A platoon's members might want to protect their ears with plugs or higher-tech devices but not at the expense of being able to hear commands and warnings. And so well-meaning audiologists do a lot of testing and try to come up with solutions for use in the field. But when a group of special-ops personnel was asked if an audiologist had ever done anything positive for them, the only reply, Roach says, was, “They fitted me for my hearing aids.”
A general or admiral has undoubtedly made a good decision or two. But Grunt touches on how thousands of men and women may be inconvenienced or endangered by some mucky-muck's whim, even about uniforms. “An Army chief of staff decided that black wool berets would be the headpiece of the Army Combat Uniform,” Roach writes, because he thought it looked sharp. After 10 years, the Army was finally able to get back to baseball caps, with their eye-shading visors and thinner fabric, which makes them cooler to wear and easier to jam into a pants pocket—attributes that are actually functional.
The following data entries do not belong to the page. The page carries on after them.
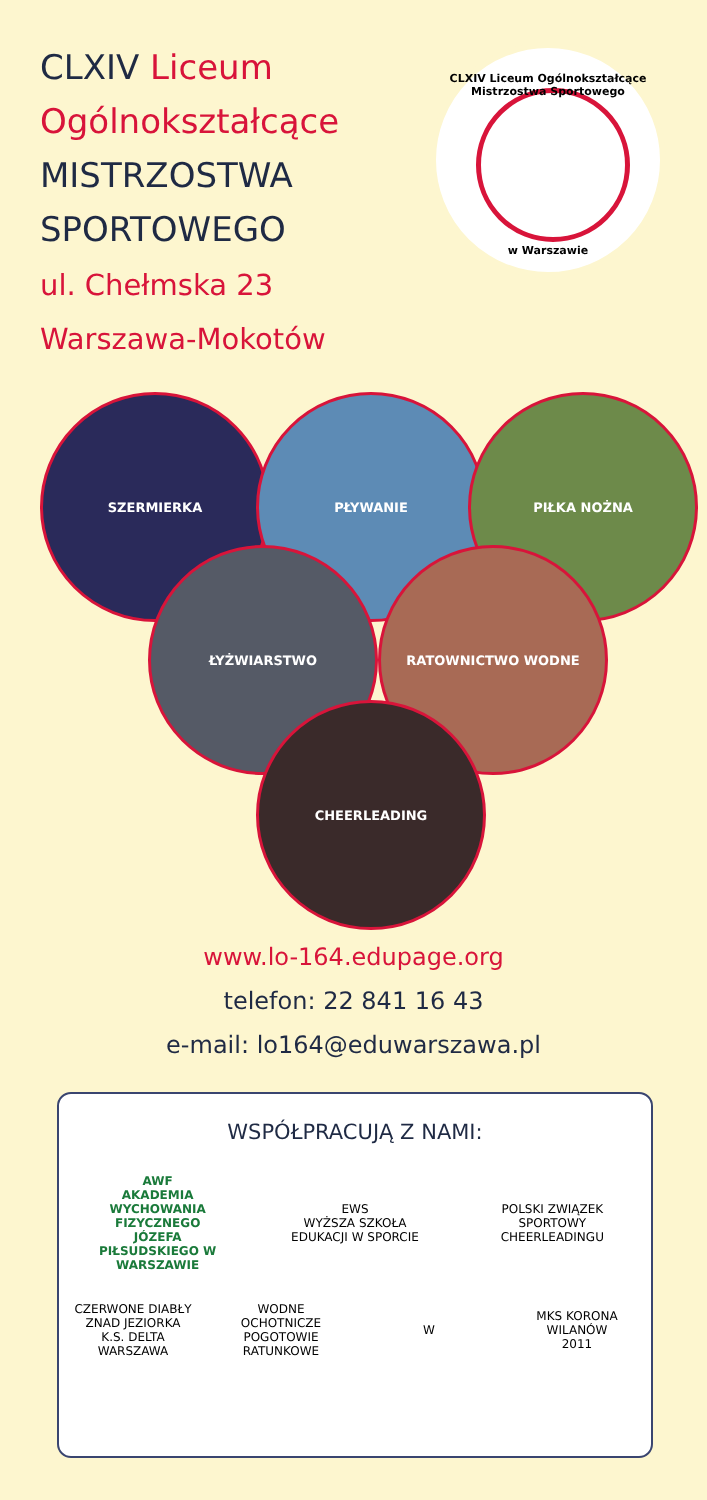CLXIV Liceum
Ogólnokształcące
MISTRZOSTWA
SPORTOWEGO
ul. Chełmska 23
Warszawa-Mokotów
CLXIV Liceum Ogólnokształcące Mistrzostwa Sportowego
w Warszawie
SZERMIERKA PŁYWANIE PIŁKA NOŻNA
ŁYŻWIARSTWO RATOWNICTWO WODNE
CHEERLEADING
www.lo-164.edupage.org
telefon: 22 841 16 43
e-mail: lo164@eduwarszawa.pl
WSPÓŁPRACUJĄ Z NAMI:
AWF
AKADEMIA WYCHOWANIA FIZYCZNEGO
JÓZEFA PIŁSUDSKIEGO W WARSZAWIE
EWS
WYŻSZA SZKOŁA EDUKACJI W SPORCIE
POLSKI ZWIĄZEK SPORTOWY CHEERLEADINGU
CZERWONE DIABŁY ZNAD JEZIORKA
K.S. DELTA WARSZAWA
WODNE OCHOTNICZE POGOTOWIE RATUNKOWE
W
MKS KORONA WILANÓW
2011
In the early 2000s the Army attempted to come up with a Unified Field Theory, not for physics but for camouflage uniforms: they wanted one pattern that would hide troops in the woods, city streets and the desert. The uniform designers and engineers came up with 13 patterns for testing. But before the results were in, a general went ahead and picked a pattern—one that was not even among the 13 agreed-on contenders. “The new camouflage performed so poorly in Afghanistan that in 2009,” Roach notes, “the Army spent $3.4 million developing a new and safer pattern for troops deployed there.”
Meanwhile the Navy currently wears blue camouflage as its working uniform. “I asked a Navy commander about the rationale,” Roach recounts. “He looked down at his trousers and sighed. ‘That's so no one can see you if you fall overboard.'”
Maybe some high-ranking officers should have followed their hearts and become fashion designers. The grunts would be happier, the officers would be happier and they might have come up with a thicker-ply T-shirt for the Marines.